Part four of the Tour: I need to finish describing dynamics (started in part three), and get moving along to talk about the user interface (a later topic).

"Dynamics" is the name for Groove's transactional synchronisation stuff. This takes care of ensuring that commands for tools' engines are disseminated to each endpoint in a shared space, and processed in the right order. The result is that when you take a static view of a shared space, you're guaranteed to see a consistent state, and that this state will tend to be the same as the state on any other endpoint.

To freeze a shared space while you look at it (enumerating over records, for example), open a transaction (for read-only or read-write access): pTelespace.OpenTransaction(). When you commit() the transaction, any changes are applied and disseminated.

Looking at a dynamic view of the shared space (by listening to sequences of events from its engines), you'll see a more complex picture: if a transaction is interrupted halfway through processing and you open a "read" transaction to look at a snapshot, the database might need to unwind. If a transaction "from the past" arrives, the database will unwind, then roll forward again after applying the new transaction.

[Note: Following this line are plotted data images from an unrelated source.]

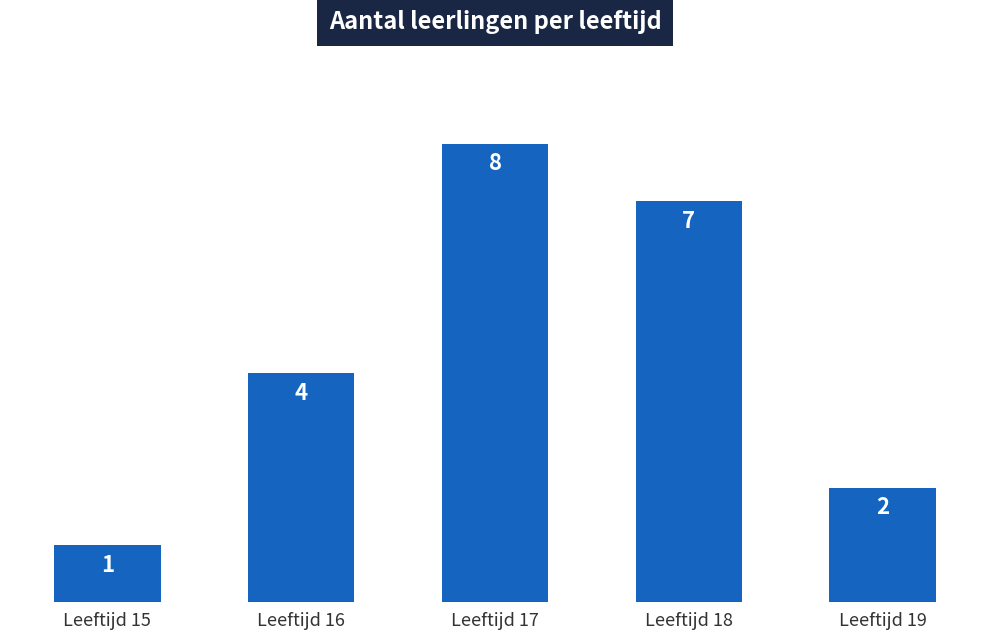

Count the number of data series in this chart.

1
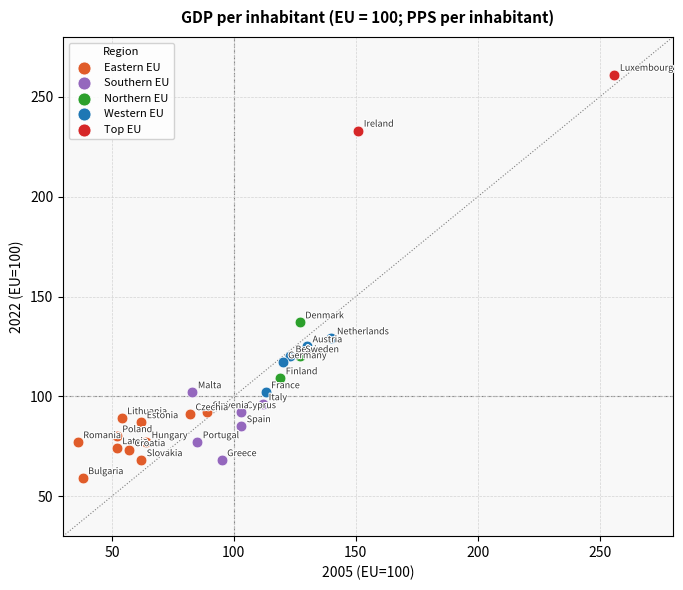

What are all the series names shown in the legend?

Eastern EU, Southern EU, Northern EU, Western EU, Top EU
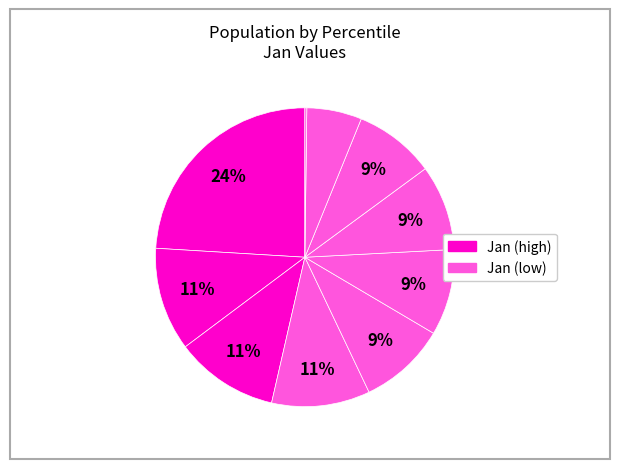

Count the number of slices in the pie.

10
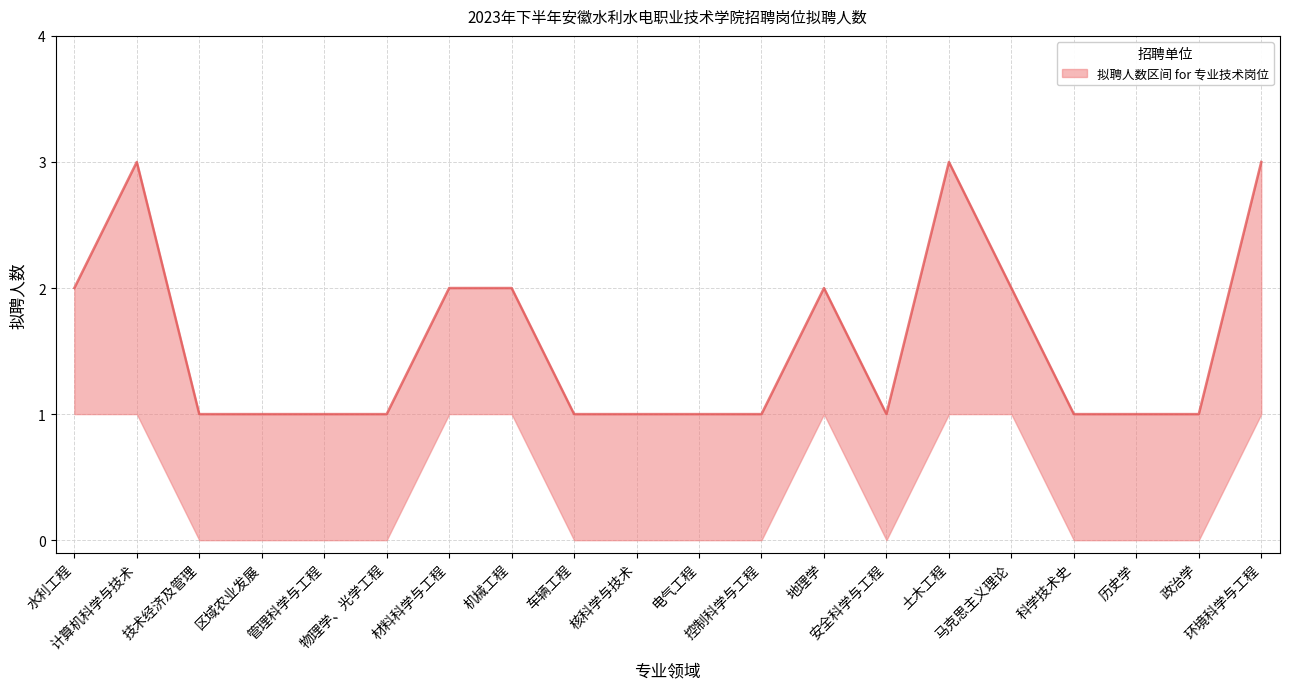

Which label corresponds to the largest value in the chart?

计算机科学与技术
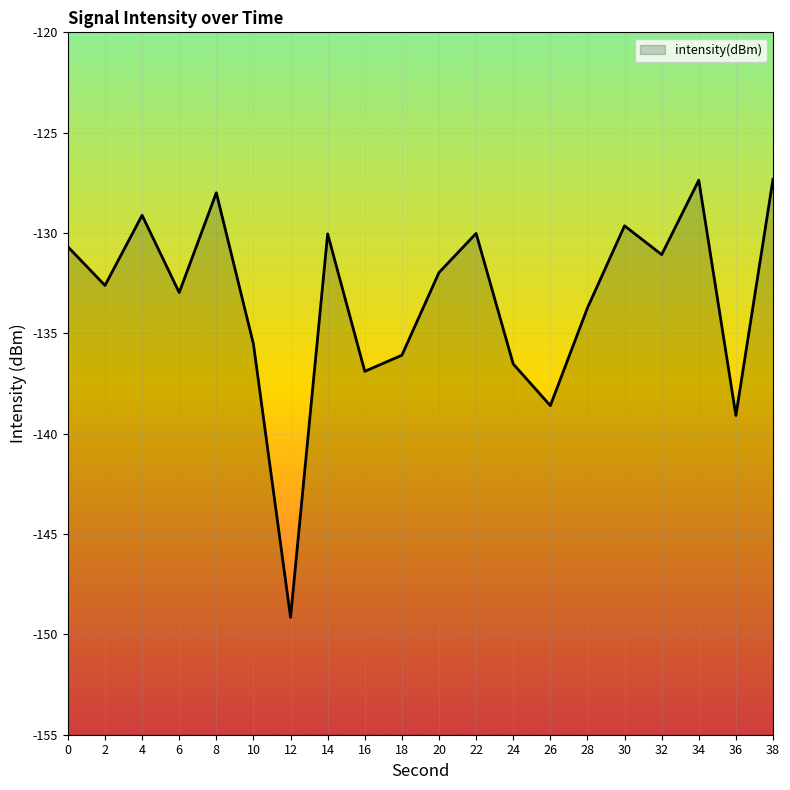

List the labels in order of value, smallest first.

12, 36, 26, 16, 24, 18, 10, 28, 6, 2, 20, 32, 0, 14, 22, 30, 4, 8, 34, 38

In the case of the tour, things could become difficult to track (were I using many transactions in the processing), but, it turns out, events pretty much arrive in the expected sequence. This is because I consciously minimised the number of "wrapped" transactions; generally, everything which happens is atomic and has no dependency to past or future events. So my propertylist listeners have an easy job. To catch any "futurity", I wrap a GUID inside each event, and maintain a reasonably-sized table of already-handled events. There's something to be said for belt-and-braces defensive programming, but in this case it turns out that's just overhead; it doesn't get used.

(It likely would, if the space ever had more than two members!)

In part two, I showed a couple of snippets of the tour script (the client script lives in groove/data/ToolData/groove.net/GrooveTour, if you care to dig in further). The script is a data-file containing structured code, which runs against events (That in itself is worth further discussion, sometime...!). Now, where do these events come from? They're wrappers around COM events fired by pieces of Groove (the EIS server, the workspace, the account, the telespace, or tools).

Much of the code at the server is simply providing nice, type-safe, script wrappers around these existing event services. In the tour, part of the ease-of-use comes from choosing an appropriate level for these wrappers; and part comes from providing a "tool" context object with each event, which immediately puts you in the right place. At the server script there's also always a "chat" object which provides an interface to the chat tool. In many ways (not least for debugging), chat is the commandline.